» **Problem description**
Can you return every line of text in the rows below word for word, leaving out the pictures?

» **Stored data**

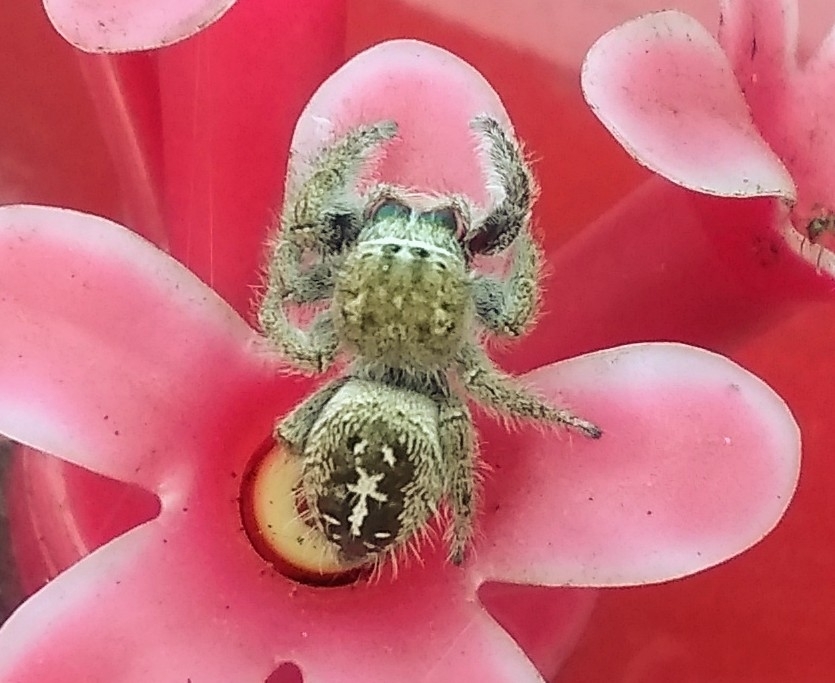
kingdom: Animalia
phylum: Arthropoda
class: Arachnida
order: Araneae
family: Salticidae
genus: Phidippus
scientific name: Phidippus texanus
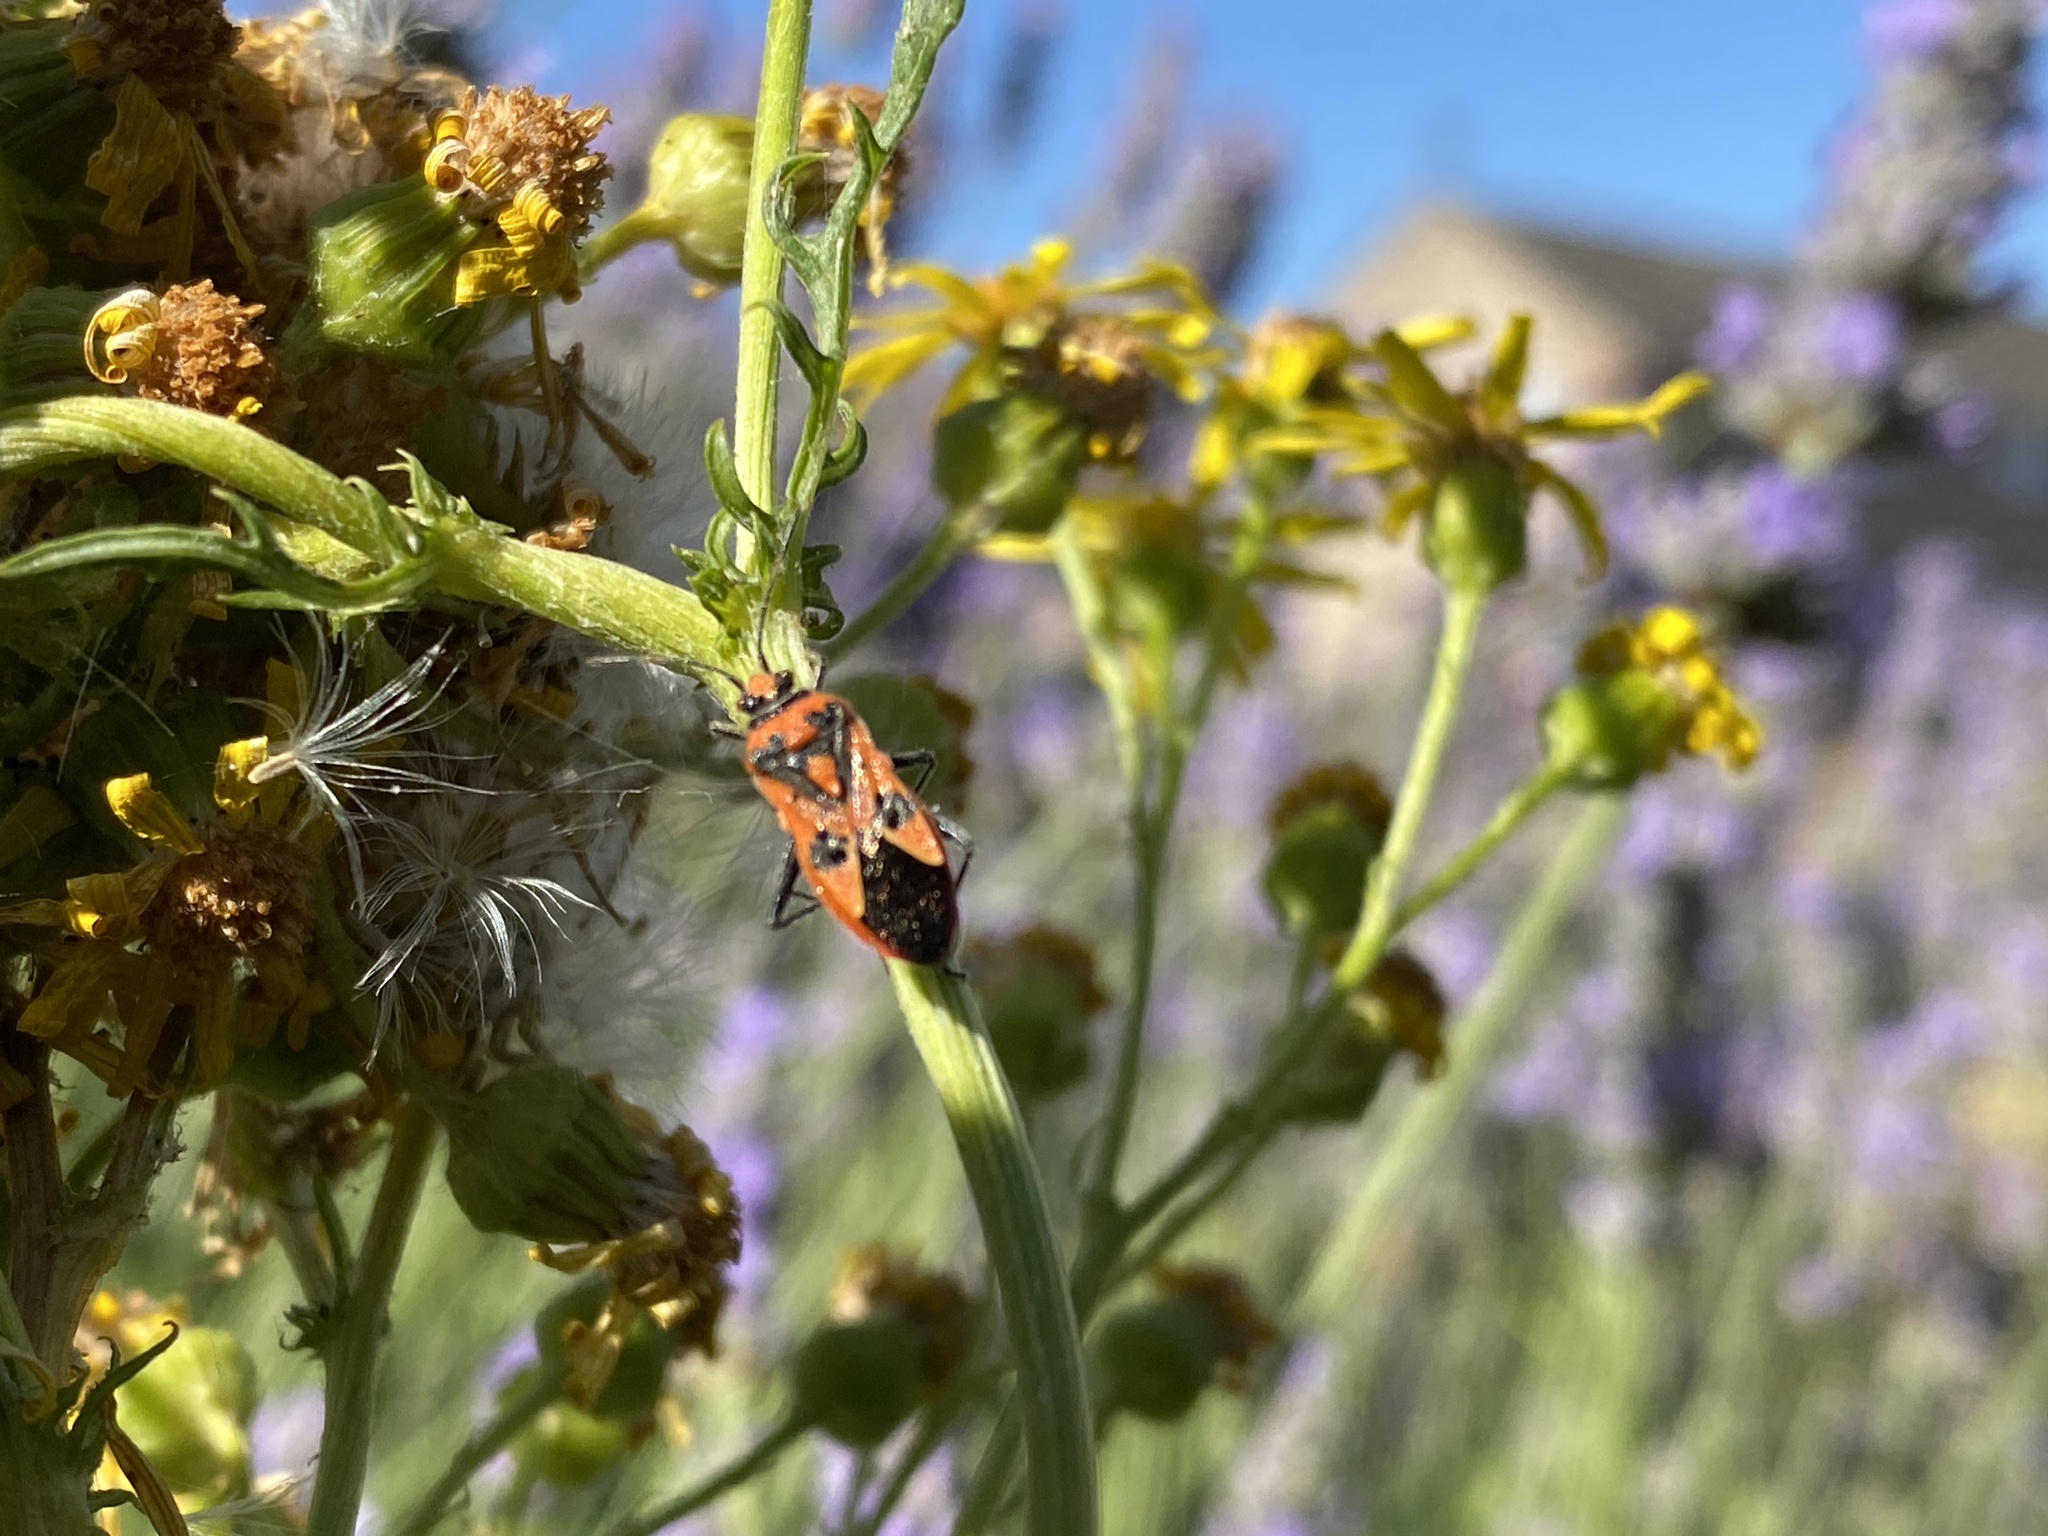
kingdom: Animalia
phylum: Arthropoda
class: Insecta
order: Hemiptera
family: Rhopalidae
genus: Corizus
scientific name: Corizus hyoscyami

» **Expected answer**
kingdom: Animalia
phylum: Arthropoda
class: Arachnida
order: Araneae
family: Salticidae
genus: Phidippus
scientific name: Phidippus texanus
kingdom: Animalia
phylum: Arthropoda
class: Insecta
order: Hemiptera
family: Rhopalidae
genus: Corizus
scientific name: Corizus hyoscyami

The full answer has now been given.